■ Passage à étudier:
· · · · · · ·

La dernière partie du livre cherche donc à comprendre comment ces hommes se sont transformés en tueurs de masse. Il rejette d’emblée l’idée qu’ils étaient particulièrement brutaux avant guerre : la violence fut plutôt une conséquence progressive de leurs actes, et non leur cause initiale. Et s’ils étaient exposés à la propagande antisémite, ambiante en Allemagne depuis 1933, ils n’étaient pas particulièrement fanatisés.
En passant par la psychologie sociale, et notamment l’expérience, aujourd’hui très contestée, de Milgram, il engage une réflexion stimulante sur les mécanismes d’obéissance à l’autorité et de pression du groupe. En opérant un pas de côté par rapport à un exercice classique de l’histoire militaire — l’histoire d’une unité combattante à travers un conflit —, il inaugure finalement un champ d’étude prolifique sur les groupes déployés dans une logique d’extermination. Plus de trente ans après sa parution, ce classique reste d’une incroyable fécondité.

· · · · · · ·

■ Lignes extraites:
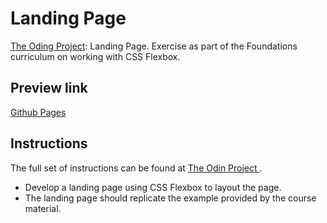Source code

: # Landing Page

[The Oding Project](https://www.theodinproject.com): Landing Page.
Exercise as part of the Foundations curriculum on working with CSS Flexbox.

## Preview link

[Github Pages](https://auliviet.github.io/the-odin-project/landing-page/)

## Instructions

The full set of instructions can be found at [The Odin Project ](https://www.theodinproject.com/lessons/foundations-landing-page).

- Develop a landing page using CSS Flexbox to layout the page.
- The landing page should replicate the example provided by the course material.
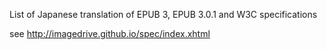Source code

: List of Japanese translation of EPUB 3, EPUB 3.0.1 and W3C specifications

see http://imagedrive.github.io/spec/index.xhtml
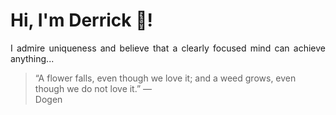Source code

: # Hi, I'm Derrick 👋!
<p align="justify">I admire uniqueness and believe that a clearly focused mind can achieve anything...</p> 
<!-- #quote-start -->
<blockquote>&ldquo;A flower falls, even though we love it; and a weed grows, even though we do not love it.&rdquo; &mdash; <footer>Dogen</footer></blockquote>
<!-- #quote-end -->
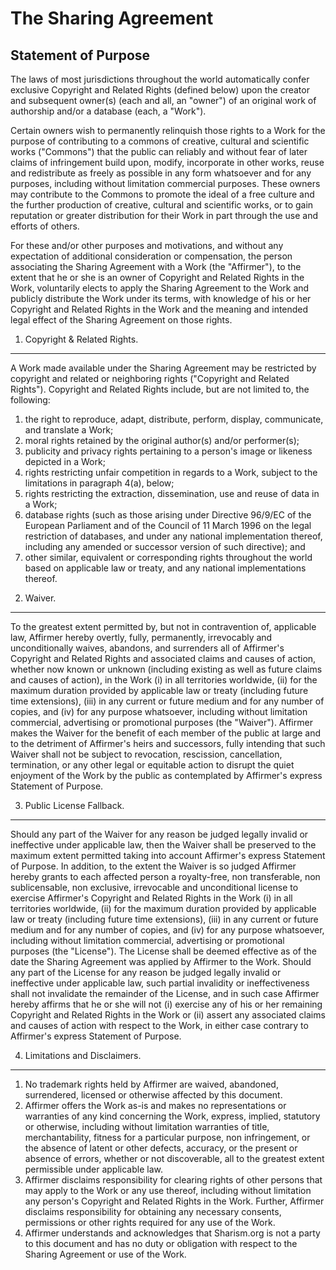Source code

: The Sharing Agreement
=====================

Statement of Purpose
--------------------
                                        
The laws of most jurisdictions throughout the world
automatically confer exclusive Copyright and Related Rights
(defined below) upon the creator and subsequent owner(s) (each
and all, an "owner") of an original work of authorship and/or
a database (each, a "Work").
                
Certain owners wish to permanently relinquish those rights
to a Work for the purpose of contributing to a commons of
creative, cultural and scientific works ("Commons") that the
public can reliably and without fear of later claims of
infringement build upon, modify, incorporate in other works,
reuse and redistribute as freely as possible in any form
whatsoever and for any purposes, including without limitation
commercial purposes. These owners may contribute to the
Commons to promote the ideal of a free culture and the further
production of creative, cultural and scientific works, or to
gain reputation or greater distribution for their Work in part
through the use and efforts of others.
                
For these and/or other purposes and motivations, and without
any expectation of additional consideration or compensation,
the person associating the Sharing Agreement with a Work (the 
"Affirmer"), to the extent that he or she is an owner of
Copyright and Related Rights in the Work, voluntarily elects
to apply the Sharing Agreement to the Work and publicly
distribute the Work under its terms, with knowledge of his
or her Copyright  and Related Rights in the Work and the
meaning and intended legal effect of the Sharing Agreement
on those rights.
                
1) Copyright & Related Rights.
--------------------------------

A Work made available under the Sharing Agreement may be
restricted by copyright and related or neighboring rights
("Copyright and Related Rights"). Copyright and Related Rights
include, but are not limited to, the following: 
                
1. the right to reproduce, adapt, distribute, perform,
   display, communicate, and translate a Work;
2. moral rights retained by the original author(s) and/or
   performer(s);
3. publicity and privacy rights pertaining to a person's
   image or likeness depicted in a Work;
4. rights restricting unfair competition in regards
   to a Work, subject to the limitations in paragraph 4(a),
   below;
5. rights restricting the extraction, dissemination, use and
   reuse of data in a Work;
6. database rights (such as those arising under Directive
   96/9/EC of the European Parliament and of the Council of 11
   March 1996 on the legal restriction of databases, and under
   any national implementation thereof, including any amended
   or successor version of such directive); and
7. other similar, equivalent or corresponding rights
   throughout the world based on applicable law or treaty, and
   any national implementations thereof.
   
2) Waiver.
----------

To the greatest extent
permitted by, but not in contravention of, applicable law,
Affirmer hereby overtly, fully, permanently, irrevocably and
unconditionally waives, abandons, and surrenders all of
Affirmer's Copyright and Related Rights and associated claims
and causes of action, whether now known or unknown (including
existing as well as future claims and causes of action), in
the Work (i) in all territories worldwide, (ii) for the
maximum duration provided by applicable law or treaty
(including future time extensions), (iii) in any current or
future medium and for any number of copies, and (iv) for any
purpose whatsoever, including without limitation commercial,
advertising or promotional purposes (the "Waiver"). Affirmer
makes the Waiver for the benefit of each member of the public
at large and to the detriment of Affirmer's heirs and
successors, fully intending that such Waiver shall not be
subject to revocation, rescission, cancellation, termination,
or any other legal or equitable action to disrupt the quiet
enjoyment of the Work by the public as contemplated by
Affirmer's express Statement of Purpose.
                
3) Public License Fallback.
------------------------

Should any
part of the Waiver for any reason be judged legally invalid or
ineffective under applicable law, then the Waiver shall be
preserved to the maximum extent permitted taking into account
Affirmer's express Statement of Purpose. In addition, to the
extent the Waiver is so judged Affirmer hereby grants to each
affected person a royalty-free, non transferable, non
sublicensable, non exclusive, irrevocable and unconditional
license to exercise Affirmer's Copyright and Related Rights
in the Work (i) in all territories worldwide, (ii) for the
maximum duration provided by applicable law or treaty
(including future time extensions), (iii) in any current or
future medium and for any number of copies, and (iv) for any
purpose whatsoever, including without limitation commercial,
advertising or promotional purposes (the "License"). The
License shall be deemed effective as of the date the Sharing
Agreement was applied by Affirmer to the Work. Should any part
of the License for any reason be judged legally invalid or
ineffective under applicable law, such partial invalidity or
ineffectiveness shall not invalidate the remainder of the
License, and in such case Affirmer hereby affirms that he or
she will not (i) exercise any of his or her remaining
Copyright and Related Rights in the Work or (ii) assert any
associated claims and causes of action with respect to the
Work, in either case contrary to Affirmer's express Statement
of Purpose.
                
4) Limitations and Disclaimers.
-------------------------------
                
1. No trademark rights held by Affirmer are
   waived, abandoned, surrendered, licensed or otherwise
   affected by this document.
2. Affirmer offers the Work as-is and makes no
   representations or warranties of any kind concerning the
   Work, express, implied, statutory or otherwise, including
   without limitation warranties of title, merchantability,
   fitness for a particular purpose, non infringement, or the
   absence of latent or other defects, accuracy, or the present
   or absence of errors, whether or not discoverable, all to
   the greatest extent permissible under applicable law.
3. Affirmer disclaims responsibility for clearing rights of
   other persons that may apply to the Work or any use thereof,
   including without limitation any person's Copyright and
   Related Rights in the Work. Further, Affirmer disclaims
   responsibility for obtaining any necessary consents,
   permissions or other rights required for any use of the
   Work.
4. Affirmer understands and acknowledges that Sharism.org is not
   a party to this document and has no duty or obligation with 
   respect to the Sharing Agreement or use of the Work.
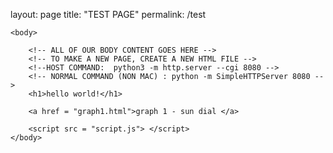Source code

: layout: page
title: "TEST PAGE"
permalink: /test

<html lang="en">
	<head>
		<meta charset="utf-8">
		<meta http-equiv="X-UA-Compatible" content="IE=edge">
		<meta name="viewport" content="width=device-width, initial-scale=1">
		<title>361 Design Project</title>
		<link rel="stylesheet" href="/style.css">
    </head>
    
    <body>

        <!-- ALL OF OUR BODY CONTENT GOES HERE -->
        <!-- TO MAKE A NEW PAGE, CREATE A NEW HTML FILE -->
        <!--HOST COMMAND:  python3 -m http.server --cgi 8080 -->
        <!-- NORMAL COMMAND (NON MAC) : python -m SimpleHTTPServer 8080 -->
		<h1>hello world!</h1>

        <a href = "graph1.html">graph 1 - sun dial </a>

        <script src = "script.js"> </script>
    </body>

· · · · · · ·

■ Consigne:
Recopiez, s'il vous plaît, le passage à étudier depuis « La dernière partie » jusqu'à « pas particulièrement fanatisés. » inclus, en remplaçant « tueurs de masse » par « meurtriers de masse ».

■ Réponse attendue:
La dernière partie du livre cherche donc à comprendre comment ces hommes se sont transformés en meurtriers de masse. Il rejette d’emblée l’idée qu’ils étaient particulièrement brutaux avant guerre : la violence fut plutôt une conséquence progressive de leurs actes, et non leur cause initiale. Et s’ils étaient exposés à la propagande antisémite, ambiante en Allemagne depuis 1933, ils n’étaient pas particulièrement fanatisés.